■ Kutipan Teks ■
==*==

Demokrasi Alami Kemunduran di Era Jokowi, SMRC: Penyebabnya karena Oposisi Melemah

Demokrasi Alami Kemunduran di Era Jokowi, SMRC: Penyebabnya karena Oposisi Melemah

Gelora News
facebook twitter whatsapp


GELORA.CO - Skor demokrasi di Indonesia menurun sekitar 10 poin dari awal Presiden RI Joko Widodo menjabat, yakni dari 0,52 menjadi 0,42 di tahun 2022.

Hal itu disampaikan oleh Prof Saiful Mujani, pendiri Saiful Mujani Research and Consulting (SMRC), di Jakarta, Kamis (25/5/2023).

“Menurun sekitar 10 poin dari 0,52 di awal pemerintahan Jokowi menjadi 0,42 tahun 2022,” tuturnya, melalui keterangan tertulis..

Menurut Saiful, melemahnya oposisi menjadi salah satu penyebab melemahnya trend demokrasi di Indonesia.

==*==

[Data koordinat piksel absolut]
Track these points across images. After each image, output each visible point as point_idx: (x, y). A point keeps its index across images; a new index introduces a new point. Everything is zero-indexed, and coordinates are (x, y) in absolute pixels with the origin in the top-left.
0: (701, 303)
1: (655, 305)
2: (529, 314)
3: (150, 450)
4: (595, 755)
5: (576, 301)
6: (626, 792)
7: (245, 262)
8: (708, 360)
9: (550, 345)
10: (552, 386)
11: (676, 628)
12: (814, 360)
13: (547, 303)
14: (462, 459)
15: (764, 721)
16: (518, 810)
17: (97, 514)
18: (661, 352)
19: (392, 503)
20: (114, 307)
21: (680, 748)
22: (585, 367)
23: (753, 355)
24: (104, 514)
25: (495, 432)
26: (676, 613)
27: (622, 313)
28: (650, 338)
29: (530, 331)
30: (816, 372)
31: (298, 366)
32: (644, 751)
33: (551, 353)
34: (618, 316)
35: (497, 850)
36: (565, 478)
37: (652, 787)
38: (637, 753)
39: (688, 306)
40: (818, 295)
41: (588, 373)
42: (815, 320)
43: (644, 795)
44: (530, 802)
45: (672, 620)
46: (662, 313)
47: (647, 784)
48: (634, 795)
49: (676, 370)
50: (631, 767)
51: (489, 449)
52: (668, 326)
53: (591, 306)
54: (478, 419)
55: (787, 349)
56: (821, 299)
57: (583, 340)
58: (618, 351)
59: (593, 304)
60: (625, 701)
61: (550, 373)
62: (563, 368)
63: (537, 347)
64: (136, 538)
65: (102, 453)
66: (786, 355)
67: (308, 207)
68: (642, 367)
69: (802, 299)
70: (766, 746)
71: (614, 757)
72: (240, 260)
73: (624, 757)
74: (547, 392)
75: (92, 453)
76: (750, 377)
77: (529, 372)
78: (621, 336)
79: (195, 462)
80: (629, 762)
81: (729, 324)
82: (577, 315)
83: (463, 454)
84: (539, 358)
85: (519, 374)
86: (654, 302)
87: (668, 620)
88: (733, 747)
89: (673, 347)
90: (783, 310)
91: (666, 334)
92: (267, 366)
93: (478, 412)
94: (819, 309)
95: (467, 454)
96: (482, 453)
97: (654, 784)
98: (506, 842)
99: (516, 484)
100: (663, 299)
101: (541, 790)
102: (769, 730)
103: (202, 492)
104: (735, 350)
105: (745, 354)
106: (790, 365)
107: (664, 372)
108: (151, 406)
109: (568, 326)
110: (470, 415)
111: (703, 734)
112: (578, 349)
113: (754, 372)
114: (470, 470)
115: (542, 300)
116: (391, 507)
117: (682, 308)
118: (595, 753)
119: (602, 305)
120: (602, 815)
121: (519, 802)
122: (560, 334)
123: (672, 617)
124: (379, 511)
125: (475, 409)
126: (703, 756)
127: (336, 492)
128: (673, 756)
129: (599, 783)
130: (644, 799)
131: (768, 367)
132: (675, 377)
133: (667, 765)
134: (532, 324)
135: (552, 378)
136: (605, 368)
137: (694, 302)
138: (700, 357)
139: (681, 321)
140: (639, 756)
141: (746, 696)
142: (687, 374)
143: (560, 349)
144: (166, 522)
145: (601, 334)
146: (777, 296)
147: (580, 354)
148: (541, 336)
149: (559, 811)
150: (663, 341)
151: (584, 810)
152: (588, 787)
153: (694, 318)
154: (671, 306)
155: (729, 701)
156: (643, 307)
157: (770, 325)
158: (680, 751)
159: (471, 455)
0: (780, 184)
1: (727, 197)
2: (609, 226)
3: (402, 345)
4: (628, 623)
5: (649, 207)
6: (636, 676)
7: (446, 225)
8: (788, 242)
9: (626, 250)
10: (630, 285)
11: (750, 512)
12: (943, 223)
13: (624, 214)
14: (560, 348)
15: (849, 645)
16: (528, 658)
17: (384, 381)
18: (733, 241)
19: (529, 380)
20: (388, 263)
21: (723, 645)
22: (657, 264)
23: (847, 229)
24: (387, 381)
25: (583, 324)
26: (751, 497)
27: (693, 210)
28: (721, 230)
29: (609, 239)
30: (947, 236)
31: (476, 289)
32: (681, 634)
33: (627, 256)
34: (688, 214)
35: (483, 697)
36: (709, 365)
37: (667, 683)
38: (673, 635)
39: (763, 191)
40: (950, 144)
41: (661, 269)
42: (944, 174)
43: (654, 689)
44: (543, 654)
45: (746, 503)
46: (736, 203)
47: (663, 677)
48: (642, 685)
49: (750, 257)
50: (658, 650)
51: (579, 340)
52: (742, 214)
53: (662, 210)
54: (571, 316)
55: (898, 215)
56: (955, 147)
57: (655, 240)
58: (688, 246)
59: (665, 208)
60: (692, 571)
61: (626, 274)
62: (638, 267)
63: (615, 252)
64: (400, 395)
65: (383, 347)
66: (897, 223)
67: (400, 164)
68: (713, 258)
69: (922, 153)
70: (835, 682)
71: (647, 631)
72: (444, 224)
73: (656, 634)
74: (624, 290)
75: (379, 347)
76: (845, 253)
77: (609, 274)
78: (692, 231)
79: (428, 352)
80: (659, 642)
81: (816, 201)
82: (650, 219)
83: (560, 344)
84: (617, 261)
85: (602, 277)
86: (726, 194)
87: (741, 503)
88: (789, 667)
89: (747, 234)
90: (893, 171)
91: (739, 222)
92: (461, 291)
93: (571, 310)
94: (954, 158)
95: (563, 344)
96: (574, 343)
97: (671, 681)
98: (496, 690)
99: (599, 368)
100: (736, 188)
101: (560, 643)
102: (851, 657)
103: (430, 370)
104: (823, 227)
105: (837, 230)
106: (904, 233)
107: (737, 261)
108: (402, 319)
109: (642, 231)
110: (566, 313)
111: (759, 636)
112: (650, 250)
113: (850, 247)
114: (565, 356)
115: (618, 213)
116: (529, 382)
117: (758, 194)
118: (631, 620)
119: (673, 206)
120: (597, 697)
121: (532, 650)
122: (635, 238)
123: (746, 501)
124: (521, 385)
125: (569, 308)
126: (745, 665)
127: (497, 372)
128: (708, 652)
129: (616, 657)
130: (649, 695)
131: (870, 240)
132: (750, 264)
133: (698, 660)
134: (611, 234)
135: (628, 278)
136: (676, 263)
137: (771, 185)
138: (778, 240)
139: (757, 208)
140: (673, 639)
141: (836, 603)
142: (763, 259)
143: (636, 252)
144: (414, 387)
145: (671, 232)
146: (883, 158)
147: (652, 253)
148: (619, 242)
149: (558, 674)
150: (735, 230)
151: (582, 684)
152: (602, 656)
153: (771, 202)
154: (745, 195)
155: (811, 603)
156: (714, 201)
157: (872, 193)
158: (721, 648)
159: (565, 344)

==*==

■ Ketentuan Tugas ■
1 > Ketik ulang bagian berita tentang kemunduran demokrasi, dimulai dengan "Hal itu disampaikan" dan terus sampai "melalui keterangan tertulis..".
2 > Tentukan apakah pernyataan (a), (b), dan (c) sesuai dengan berita tentang kemunduran demokrasi. Jawab ya atau tidak untuk masing-masing, sertakan kutipan persis dari berita yang menjadi penentunya.
(a) Skor demokrasi di Indonesia turun dari 0,52 menjadi 0,42 pada tahun 2022.
(b) Saiful Mujani adalah pendiri SMRC.
(c) Menurut Saiful, menguatnya oposisi menjadi salah satu penyebab menurunnya demokrasi.
3 > Teruskan berita tentang kemunduran demokrasi, mulai setelah kalimat terakhirnya.

■ Hasil Tugas ■
1 >
Hal itu disampaikan oleh Prof Saiful Mujani, pendiri Saiful Mujani Research and Consulting (SMRC), di Jakarta, Kamis (25/5/2023).

“Menurun sekitar 10 poin dari 0,52 di awal pemerintahan Jokowi menjadi 0,42 tahun 2022,” tuturnya, melalui keterangan tertulis..

2 >
(a) Ya: "dari 0,52 menjadi 0,42 di tahun 2022"
(b) Ya: "pendiri Saiful Mujani Research and Consulting (SMRC)"
(c) Tidak: "melemahnya oposisi menjadi salah satu penyebab melemahnya trend demokrasi di Indonesia"

3 >
Saiful mengatakan, pada periode pertama pemerintahan Jokowi, oposisi masih cukup kuat, setidaknya masih ada tokoh yang menjadi lawan Jokowi dalam pemilu yang berasal dari luar pemerintahan, yakni Prabowo Subianto dan Gerindra yang ada di parlemen.

Namun di periode yang kedua, skor indeks pengawasan eksekutif dan kesetaraan warga di hadapan hukum Indonesia menurun di bawah 0,5 dan sekarang 0,42.

“Hal ini terjadi ketika oposisi melemah yang menandai kurangnya checks and balances atau pengawasan pada pemerintahan karena oposisi melemah,” katanya.

Saiful berpendapat, pemerintah tentu ingin agar pelaksanaan pembangunan berjalan stabil dan tidak ada gangguan.

Namun, demokrasi menghendaki adanya opisisi yang bisa mengontrol pemerintah.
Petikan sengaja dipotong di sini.